#### PROBLEM REQUIREMENTS:
Using the entries below, transcribe exactly the line containing "Moving on to the cotton swab (1133,884,1197,999)." and each line that follows it to the end.

#### EXERCISE MATERIALS:
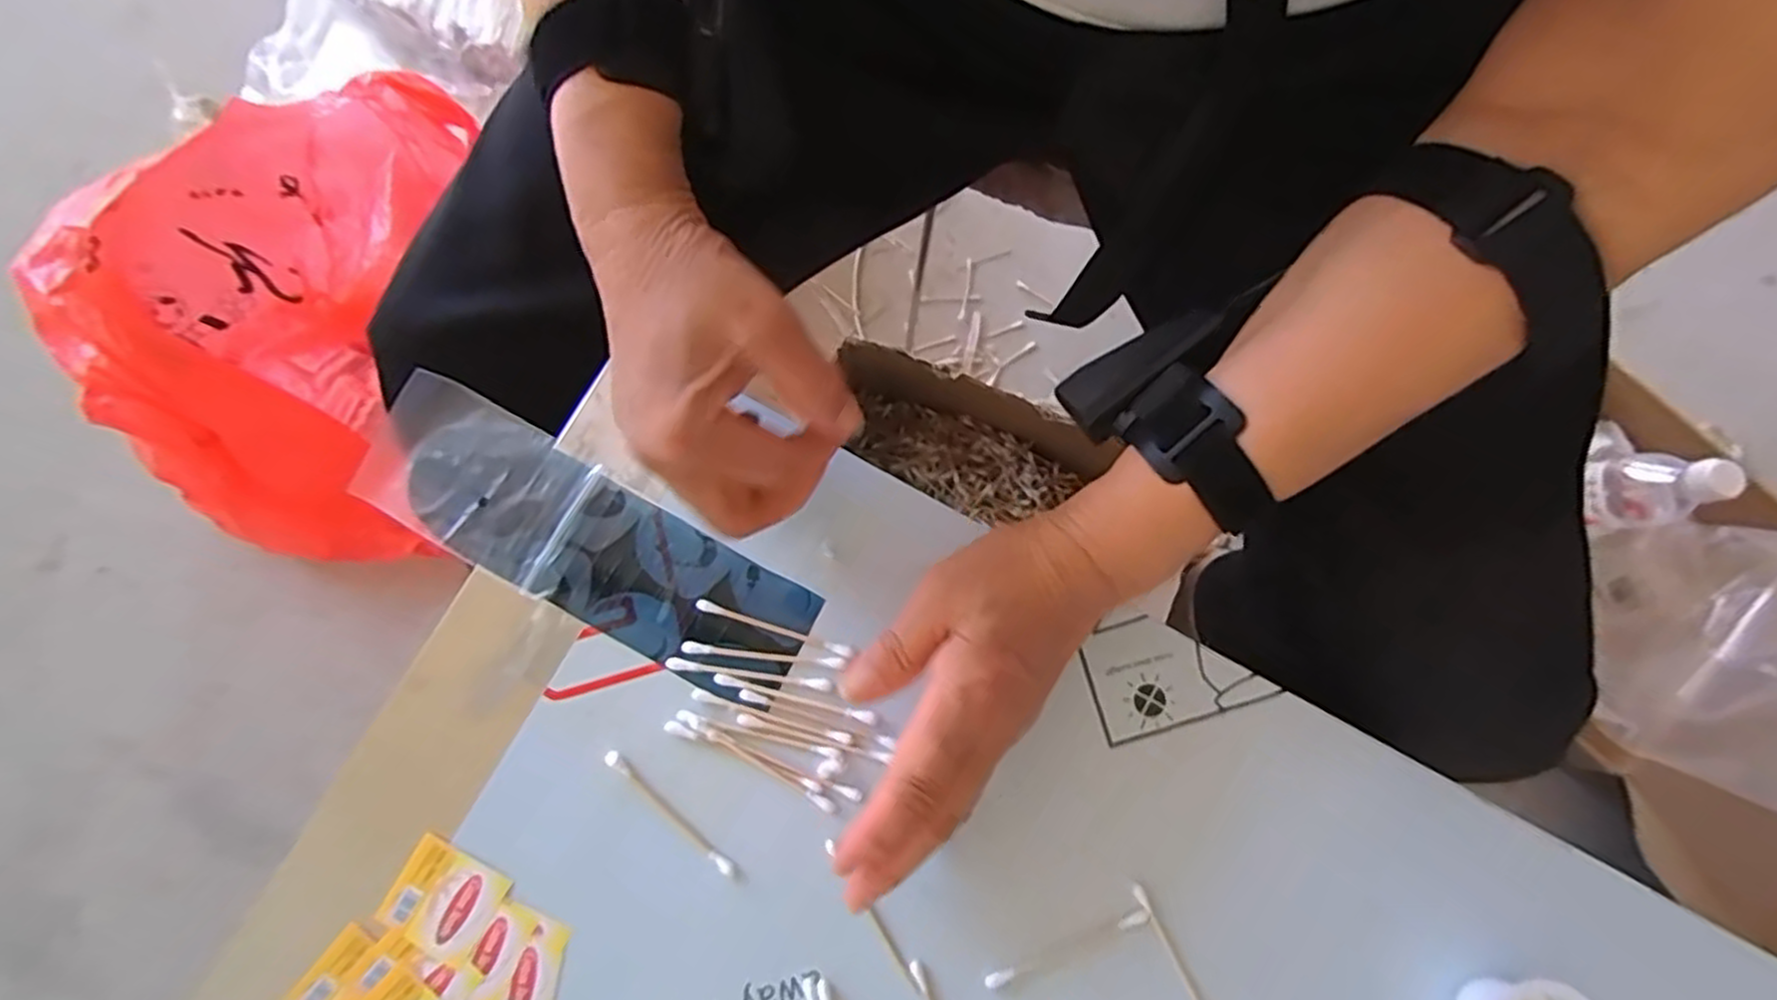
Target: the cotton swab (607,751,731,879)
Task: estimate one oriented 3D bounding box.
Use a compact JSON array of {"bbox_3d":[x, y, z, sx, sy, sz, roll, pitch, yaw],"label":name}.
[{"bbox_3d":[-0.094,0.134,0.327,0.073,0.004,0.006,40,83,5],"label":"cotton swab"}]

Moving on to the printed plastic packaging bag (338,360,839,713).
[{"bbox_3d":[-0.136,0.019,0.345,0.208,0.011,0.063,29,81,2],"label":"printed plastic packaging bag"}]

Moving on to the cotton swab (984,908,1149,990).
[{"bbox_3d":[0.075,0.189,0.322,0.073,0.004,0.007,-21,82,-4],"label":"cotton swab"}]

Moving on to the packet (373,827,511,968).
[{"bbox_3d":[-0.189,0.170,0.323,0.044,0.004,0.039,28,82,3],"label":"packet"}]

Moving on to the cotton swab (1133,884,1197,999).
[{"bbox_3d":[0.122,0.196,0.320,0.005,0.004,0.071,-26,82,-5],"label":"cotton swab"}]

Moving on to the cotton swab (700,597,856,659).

#### REPLY:
Moving on to the cotton swab (1133,884,1197,999).
[{"bbox_3d":[0.122,0.196,0.320,0.005,0.004,0.071,-26,82,-5],"label":"cotton swab"}]

Moving on to the cotton swab (700,597,856,659).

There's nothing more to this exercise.